» Exercise passage

★ ★ ★ ★ ★

Making the Yuletide Gay
December 16

Making the Yuletide Gay

’Nathan Burgoine blogs:

 

When it comes to holiday romantic tropes, the fake relationship has always been a favorite of mine. The idea of people only realizing they have feelings for each other when they’re pretending they have feelings for each other tickles my funny bone, and the romantic in me likes the idea of people not thinking of someone other that way until they’re faced with acting as though they do, in front of friends and family. More, in a holiday-set romance, family—and especially family is everything—often ends up with just as much focus.

 

When I set out to write Faux Ho Ho with a fake relationship holiday trope, the goal was simple: make it queer! The first part of that was painting a particularly queer reason as to why the fake relationship was in play in the first place, and the second was to take that holiday family is everything narrative and tell something closer to the reality that many queer people face during the holidays: going home isn’t always a joy. I decided to write a family all-too-familiar for many of us in the queer community: a borderline tolerant family, rather than an accepting one.

 

That’s what’s facing Silas Waite. He comes from a wealthy, politically active, and very conservative Alberta family, and he has very consciously chosen to live in Ottawa, Ontario—a four-hour flight away—where he can have some autonomy, and they can’t interfere as easily. Spending time with his family is more painful than not, with the exception of a younger sister he adores. The rest of his family observe a kind of détente about his queerness: it’s okay that he’s gay, so long as he shows up for family pictures now and then and doesn’t do anything too gay. In fact, when both his brothers got married, the invitations they sent made it perfectly clear he shouldn’t bring a plus-one (not that Silas had one).

 

So when Silas’s parents call to invite Silas to Thanksgiving in Alberta (a thinly-veiled political event for their eldest son, who has taken up his father’s mantle in the local conservative political landscape), Silas absolutely doesn’t want to go.

★ ★ ★ ★ ★

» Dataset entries
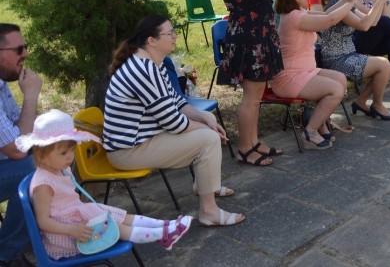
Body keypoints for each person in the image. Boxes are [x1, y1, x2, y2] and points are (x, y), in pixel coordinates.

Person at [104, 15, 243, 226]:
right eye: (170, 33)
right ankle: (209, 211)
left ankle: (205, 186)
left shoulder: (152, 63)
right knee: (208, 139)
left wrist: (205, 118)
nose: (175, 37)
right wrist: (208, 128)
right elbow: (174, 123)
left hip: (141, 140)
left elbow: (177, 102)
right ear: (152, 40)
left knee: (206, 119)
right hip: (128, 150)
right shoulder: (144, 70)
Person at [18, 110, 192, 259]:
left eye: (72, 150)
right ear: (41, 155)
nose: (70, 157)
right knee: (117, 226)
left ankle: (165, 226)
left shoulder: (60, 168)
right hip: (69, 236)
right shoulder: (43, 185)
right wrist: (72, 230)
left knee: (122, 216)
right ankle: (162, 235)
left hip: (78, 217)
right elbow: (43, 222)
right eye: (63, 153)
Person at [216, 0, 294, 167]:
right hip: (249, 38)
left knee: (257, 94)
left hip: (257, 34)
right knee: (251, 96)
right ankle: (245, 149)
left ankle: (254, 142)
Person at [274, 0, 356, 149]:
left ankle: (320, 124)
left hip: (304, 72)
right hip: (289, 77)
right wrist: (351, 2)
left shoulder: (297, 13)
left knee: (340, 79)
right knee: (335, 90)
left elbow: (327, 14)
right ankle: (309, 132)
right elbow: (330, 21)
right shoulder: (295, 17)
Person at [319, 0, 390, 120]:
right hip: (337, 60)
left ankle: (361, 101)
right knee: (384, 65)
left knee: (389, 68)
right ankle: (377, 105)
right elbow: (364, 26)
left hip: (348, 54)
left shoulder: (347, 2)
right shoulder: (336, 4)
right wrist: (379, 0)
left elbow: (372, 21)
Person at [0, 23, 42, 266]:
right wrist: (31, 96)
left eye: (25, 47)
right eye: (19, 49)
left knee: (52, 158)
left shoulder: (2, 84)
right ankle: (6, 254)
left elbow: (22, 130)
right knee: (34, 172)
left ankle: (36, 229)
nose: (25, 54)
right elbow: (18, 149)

★ ★ ★ ★ ★

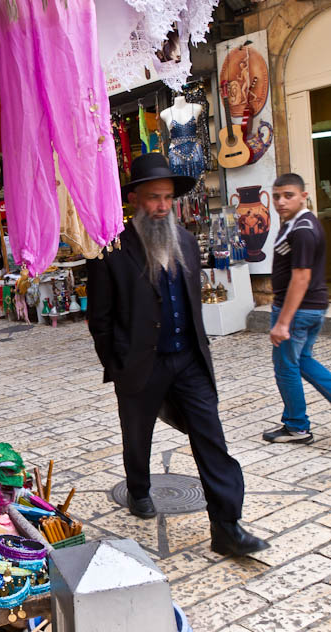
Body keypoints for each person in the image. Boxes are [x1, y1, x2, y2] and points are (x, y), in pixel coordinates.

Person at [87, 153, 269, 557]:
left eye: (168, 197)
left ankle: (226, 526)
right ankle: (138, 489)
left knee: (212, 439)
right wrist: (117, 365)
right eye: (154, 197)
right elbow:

★ ★ ★ ★ ★

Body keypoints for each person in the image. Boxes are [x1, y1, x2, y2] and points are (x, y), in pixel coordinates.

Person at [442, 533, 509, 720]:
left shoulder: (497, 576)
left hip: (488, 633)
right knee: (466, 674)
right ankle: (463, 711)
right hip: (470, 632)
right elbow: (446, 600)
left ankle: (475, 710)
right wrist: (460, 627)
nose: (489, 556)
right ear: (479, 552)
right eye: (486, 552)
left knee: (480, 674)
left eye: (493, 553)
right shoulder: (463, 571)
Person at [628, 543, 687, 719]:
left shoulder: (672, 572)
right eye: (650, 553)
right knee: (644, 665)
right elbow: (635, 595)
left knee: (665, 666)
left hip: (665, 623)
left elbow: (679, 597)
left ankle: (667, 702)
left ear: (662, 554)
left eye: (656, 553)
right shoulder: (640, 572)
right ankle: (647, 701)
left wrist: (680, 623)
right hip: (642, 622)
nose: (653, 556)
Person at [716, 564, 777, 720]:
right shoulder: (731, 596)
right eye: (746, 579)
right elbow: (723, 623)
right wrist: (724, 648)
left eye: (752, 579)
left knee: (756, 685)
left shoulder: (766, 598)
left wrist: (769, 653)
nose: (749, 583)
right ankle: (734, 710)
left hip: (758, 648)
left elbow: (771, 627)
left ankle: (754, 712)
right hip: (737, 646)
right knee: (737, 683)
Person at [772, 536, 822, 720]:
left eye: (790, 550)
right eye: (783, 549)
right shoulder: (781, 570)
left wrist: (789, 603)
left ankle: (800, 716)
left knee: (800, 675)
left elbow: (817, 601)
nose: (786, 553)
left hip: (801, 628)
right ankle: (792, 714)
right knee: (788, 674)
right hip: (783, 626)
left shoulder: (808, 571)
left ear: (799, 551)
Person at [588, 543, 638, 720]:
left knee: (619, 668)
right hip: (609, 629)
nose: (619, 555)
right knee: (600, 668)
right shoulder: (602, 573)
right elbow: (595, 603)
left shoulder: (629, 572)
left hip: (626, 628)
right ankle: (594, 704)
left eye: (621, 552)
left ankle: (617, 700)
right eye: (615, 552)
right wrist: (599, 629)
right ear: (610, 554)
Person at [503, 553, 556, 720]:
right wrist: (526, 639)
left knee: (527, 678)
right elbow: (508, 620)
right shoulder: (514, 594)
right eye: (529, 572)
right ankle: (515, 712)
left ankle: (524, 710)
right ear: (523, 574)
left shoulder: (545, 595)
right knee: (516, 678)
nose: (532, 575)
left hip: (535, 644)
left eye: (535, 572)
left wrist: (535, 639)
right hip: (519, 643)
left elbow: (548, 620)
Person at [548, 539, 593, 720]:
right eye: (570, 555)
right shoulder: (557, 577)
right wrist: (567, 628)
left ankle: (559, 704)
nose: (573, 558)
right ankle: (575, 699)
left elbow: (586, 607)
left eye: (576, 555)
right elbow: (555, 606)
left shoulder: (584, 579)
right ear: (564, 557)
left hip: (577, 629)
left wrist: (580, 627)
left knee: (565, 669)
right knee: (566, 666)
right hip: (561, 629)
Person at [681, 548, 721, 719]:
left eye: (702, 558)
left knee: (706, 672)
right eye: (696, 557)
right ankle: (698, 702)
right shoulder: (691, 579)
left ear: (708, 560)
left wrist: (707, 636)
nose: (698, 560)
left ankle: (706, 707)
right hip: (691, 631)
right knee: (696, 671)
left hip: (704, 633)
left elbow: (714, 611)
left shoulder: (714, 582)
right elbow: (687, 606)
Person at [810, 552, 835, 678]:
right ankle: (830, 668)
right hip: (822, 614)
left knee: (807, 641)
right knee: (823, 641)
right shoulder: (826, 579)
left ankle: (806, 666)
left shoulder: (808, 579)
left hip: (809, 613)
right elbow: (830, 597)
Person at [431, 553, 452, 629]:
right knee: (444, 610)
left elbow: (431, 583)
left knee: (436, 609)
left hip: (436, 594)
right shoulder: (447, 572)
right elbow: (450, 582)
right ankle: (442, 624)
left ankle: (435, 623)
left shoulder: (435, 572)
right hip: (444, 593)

★ ★ ★ ★ ★

» Task list
1 – Answer these questions from the blog post.
(a) Which holiday romantic trope does the writer call a favorite?
(b) In what city does Silas Waite live, and how far is it by air from his family?
(c) To which holiday event do Silas's parents invite him?
2 – Summarize the blog post in two sentences.

» Set of answers
1 –
(a) The fake relationship.
(b) Ottawa, Ontario, a four-hour flight away.
(c) Thanksgiving in Alberta.

2 – The writer set out to make the fake-relationship holiday trope queer in Faux Ho Ho, partly by portraying a borderline tolerant family rather than an accepting one. Its protagonist, Silas Waite, lives in Ottawa, away from his wealthy, conservative Alberta family, and he absolutely doesn't want to go when his parents invite him to Thanksgiving in Alberta.